I would like to take the chance of the last excellent cross-team collab to squash a devmode-related issue[1,2] to discuss a couple of concerns that I've been meaning to raise for a while now
(1) compatibility and testing of Quarkus features (esp. devmode/classloading)
(2) CR vs. Final releases
I have tried to keep this mail short and stick to the data as much as possible, with a few, most recent examples, so that together, we can discuss solutions and improve the overall development experience.
- We all value moving fast, and we wouldn't want the Quarkus team to slow down just for the sake of it.
The business automation team definitely has its own issues with keeping with the pace, but we are doing our best :-)
Part of it is due to the number of interconnected components that have to be cross-tested, but also the number and types of artifacts (e.g. cloud images) that have to be released:
all the BA-managed dependencies in Kogito have been released together at once, as part of the same train, for a while now
Part of it is due to technical limitations, that we've been trying to address (e.g. using JBoss infra instead of deploying to Maven Central)
Finally, like everyone, we have conflicting priorities and we cannot always interrupt other tasks to investigate Quarkus-related issues.
However, this has sometimes resulted in a poor experience for end users: Quarkus may ship with a broken Kogito release and/or even not ship Kogito at all (luckily, this has only happened in extreme cases)
In our experience, the features that are most commonly a source of issues are
native image building
devmode/classloading;
integration between different extensions
Now:
with native-image, there is little we can do, as most issues often derive from changes in the upstream GraalVM native image builder
over DevMode, classloading and cross-extension integration we have more control
For instance, instrumentation was first introduced [3], it dramatically changed the behavior of "real devmode", departing sometimes significantly from the behavior that we could reproduce in supported DevMode tests. We were able to reproduce the behavior of instrumentation by using a mechanism (DevMojoIT [4]) that is supposedly for internal Quarkus use only.
A recent release (Quarkus 2.6) introduced a major bump of the Kafka version that inadvertently broke a Vert.X extension [5]. Admittedly this extension was not among the advised Kafka connectors, but it still shipped as part of the core. I remember other similar incidents in the past (for instance with the OpenAPI extension). While evidence of such situations often occurs within the Kogito codebase, this seems to suggest some extensions may not be verifying some of integration paths. Kogito, being a "leaf" consumer of many features is more likely to incur in breakage: but this also means that also user-level code may incur in similar breakage. Indeed, this is a thorny issue, because the compatibility matrix may be very large.
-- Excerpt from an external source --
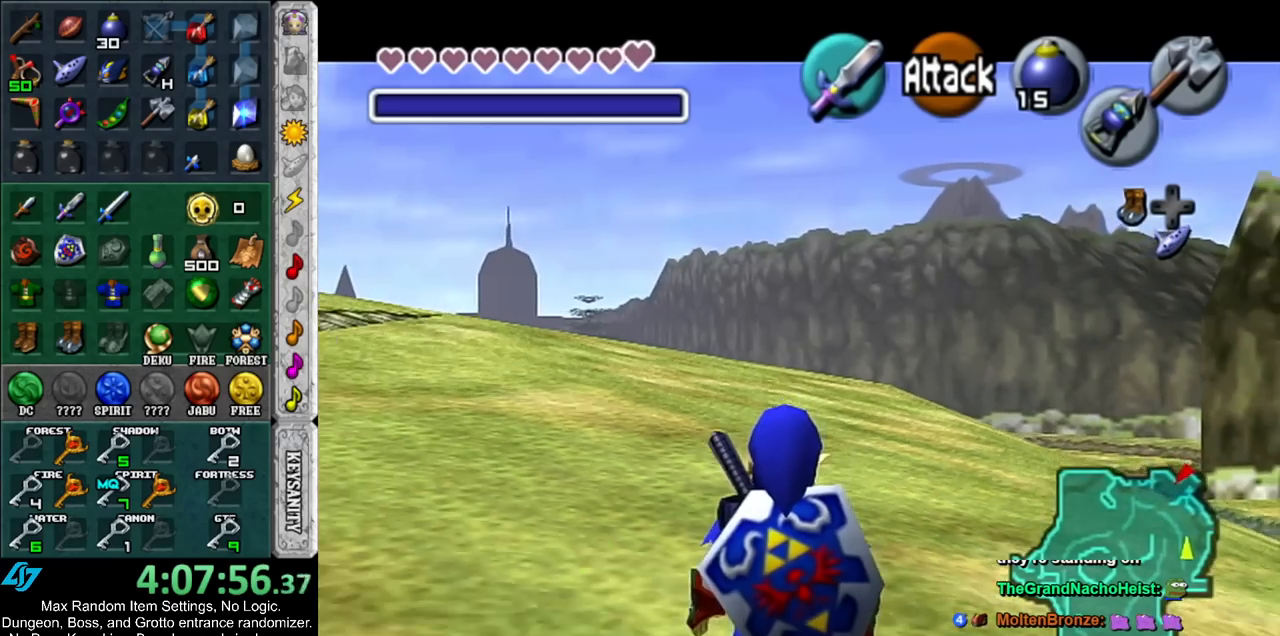
{"buttons": ["L1"], "left_stick": "center", "right_stick": "center", "events": []}
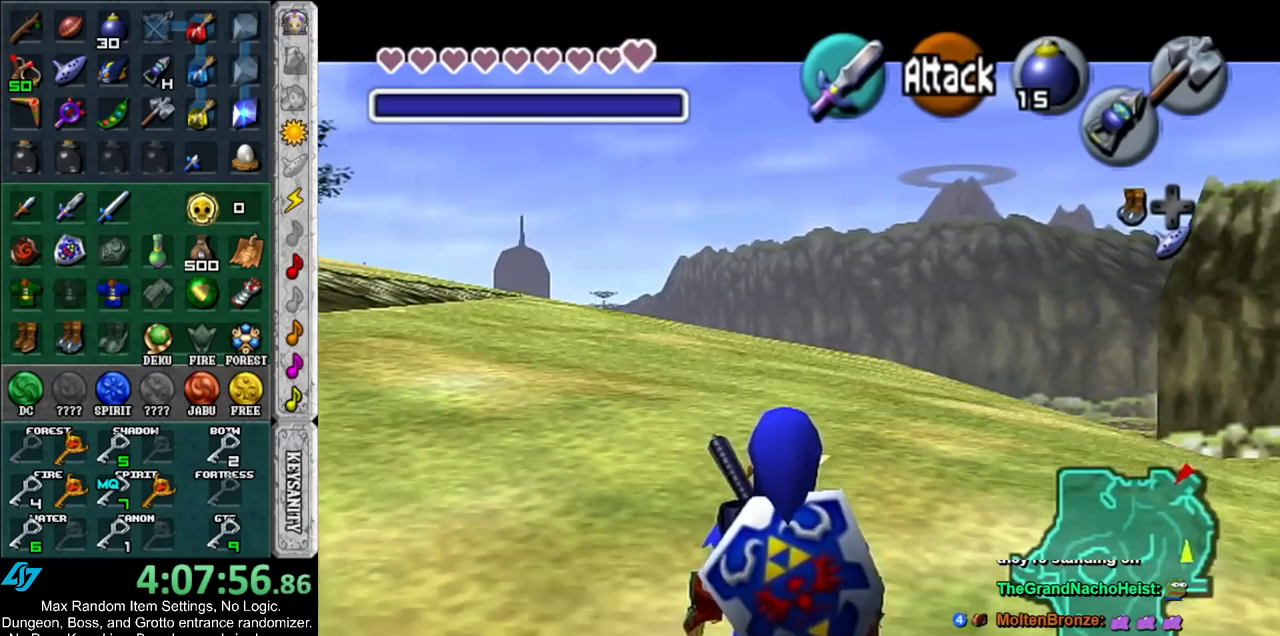
{"buttons": ["L1"], "left_stick": "center", "right_stick": "center", "events": []}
Another cause of disruption is that, sometimes in the past, fixes to issues of a CR release have been shipped as part of a Final release, without intermediate CRs. While it is completely understandable why it was so, this has sometimes (e.g. [5]) resulted in a change in behavior in the middle of the platform release window; as already mentioned, due to our release process, this window is already kind of short, and issues occurring within that window shrink it even further because of the time that needs to be consumed seeking a solution and releasing the fix (sometimes on both ends).
What kind of actions can we take to further improve over the current state?
On the one hand, I think, as the business automation/Kogito team, we may be able to contribute representative tests even to quarkus core when some edge-case is detected, instead of only creating integration tests in our own codebase. Again, the reason why such tests are often not provided on our end, is that it is harder for us to create completely self-contained reproducers, because most bugs involve at least our Quarkus extension.
Do you have any other ideas on how to improve this process further?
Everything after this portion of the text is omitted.